Text shown:
============

24 athletes completed the protocol in Group A (mean age 45.04 ± 14.29) and 14 in Group B (mean age 53.30 ± 7.65). 7 athletes were excluded because did not completed the protocol so as stated. In group A pennation angle was 19.1° ± 3.8 at rest, in the natural position and 14.5° ± 4.2° after maximal bending, with a mean variation of 24.2 ± 14.3%. After the cycle of thermal therapy the pennation angle was found to be 17.5° ± 2.9° at rest which was significantly lower (p=0.01) and 14.5° ± 2.8° in maximal bending with a mean variation of 16.28 ± 12.18%, significantly lower than the one detected at rest (p= 0.03).

In Group B the pennation angle before the treatment was 16.7° ± 2.4° in the natural position and 15.2° ± 2.3° in the maximal bending position. Following the thermal therapy the pennation angle was almost the same with mean values of 17.3° ± 2.4° in the natural position and 14.5° ± 2.7° in the maximal bending (p= NS). There were significant differences of the pennation angle in the natural position prior to the thermal therapy between the two groups, whereas, after the treatment, the angles were almost the same. The measurements detected after passive stretching showed no differences before and after thermal therapy.

Discussion

The study demonstrated the variation in muscle architecture induced by a cycle of crenotherapy. The two groups were evaluated before and after a cycle of thermal therapy, and have shown differences in values of pennation angle.

Before the treatment the groups showed different values of pennation angle (group A= 19.1° ± 3.8° vs group B= 16.7° ± 2.4°; p= 0.05 - Fig. 1), which confirms what has been found previously that pennation angle can vary in athletes involved in different sporting activities. Fast runners have higher pennation angle than other athletes, because of the big muscular mass and the high speed of contraction11,12. However, these differences disappear after stretching the ankle with maximal bending, and following stretching both groups reached smaller values of pennation angle (Group A= 14.5° ± 4.2° vs Group B= 15.2° ± 2.3°; p= NS). Abellaneda et al., have shown increasing the bend of the ankle leads to a decrease in pennation angle with minimal differences between individuals13. This study confirms that individuals involved in different sporting activities can give different pennation angles at rest. However, when the muscle has been subjected to passive stretching the pennation angle becomes almost the same. Genetic factors and the age of the athlete may have more of a role to play in the changes in muscular pennation angles than the particular sport practised as confirmed by the work of14,15 who identify that pennation angle is related to the stiffness of muscle-tendon unit determined by genetic features and age14,15.

Figure 1.

============

Data excerpts:
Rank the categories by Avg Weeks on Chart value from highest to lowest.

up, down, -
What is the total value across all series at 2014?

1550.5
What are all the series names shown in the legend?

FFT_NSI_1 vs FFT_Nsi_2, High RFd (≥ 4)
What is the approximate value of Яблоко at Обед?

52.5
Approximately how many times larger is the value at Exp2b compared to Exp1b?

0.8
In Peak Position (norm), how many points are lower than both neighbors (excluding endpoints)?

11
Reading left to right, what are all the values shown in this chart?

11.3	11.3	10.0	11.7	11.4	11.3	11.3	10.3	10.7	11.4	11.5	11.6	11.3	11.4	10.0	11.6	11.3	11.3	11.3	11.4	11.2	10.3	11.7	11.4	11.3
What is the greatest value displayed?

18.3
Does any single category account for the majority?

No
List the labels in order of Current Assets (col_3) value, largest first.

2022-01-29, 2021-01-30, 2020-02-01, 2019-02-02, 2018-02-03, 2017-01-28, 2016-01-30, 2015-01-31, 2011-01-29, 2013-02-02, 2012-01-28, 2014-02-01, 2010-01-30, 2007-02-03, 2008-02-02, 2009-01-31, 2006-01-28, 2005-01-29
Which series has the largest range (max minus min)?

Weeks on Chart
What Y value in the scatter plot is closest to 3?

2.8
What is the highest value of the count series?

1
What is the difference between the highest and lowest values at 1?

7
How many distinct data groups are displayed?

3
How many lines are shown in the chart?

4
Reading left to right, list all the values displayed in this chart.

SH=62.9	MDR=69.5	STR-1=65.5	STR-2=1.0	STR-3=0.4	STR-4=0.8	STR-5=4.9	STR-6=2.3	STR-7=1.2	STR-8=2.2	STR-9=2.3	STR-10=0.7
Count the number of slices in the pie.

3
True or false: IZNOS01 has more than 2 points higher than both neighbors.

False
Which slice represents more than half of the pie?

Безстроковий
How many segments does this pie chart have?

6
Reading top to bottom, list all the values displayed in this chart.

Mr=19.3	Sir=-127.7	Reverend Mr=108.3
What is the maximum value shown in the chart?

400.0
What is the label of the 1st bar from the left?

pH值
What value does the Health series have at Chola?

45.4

============

What you will do:
1 – Set down the portion of the thermal therapy excerpt between "In Group B the" and "after thermal therapy.", inclusive.
2 – Using the thermal therapy excerpt, explain why fast runners have a higher pennation angle than other athletes.
3 – In the thermal therapy excerpt, how many athletes in Group B completed the protocol?
The lines above are separate material, distinct from the thermal therapy excerpt.

Expected results:
1 –
In Group B the pennation angle before the treatment was 16.7° ± 2.4° in the natural position and 15.2° ± 2.3° in the maximal bending position. Following the thermal therapy the pennation angle was almost the same with mean values of 17.3° ± 2.4° in the natural position and 14.5° ± 2.7° in the maximal bending (p= NS). There were significant differences of the pennation angle in the natural position prior to the thermal therapy between the two groups, whereas, after the treatment, the angles were almost the same. The measurements detected after passive stretching showed no differences before and after thermal therapy.

2 – According to the excerpt, fast runners have a higher pennation angle because of their large muscular mass and the high speed of their muscle contraction.

3 – Fourteen athletes in Group B completed the protocol.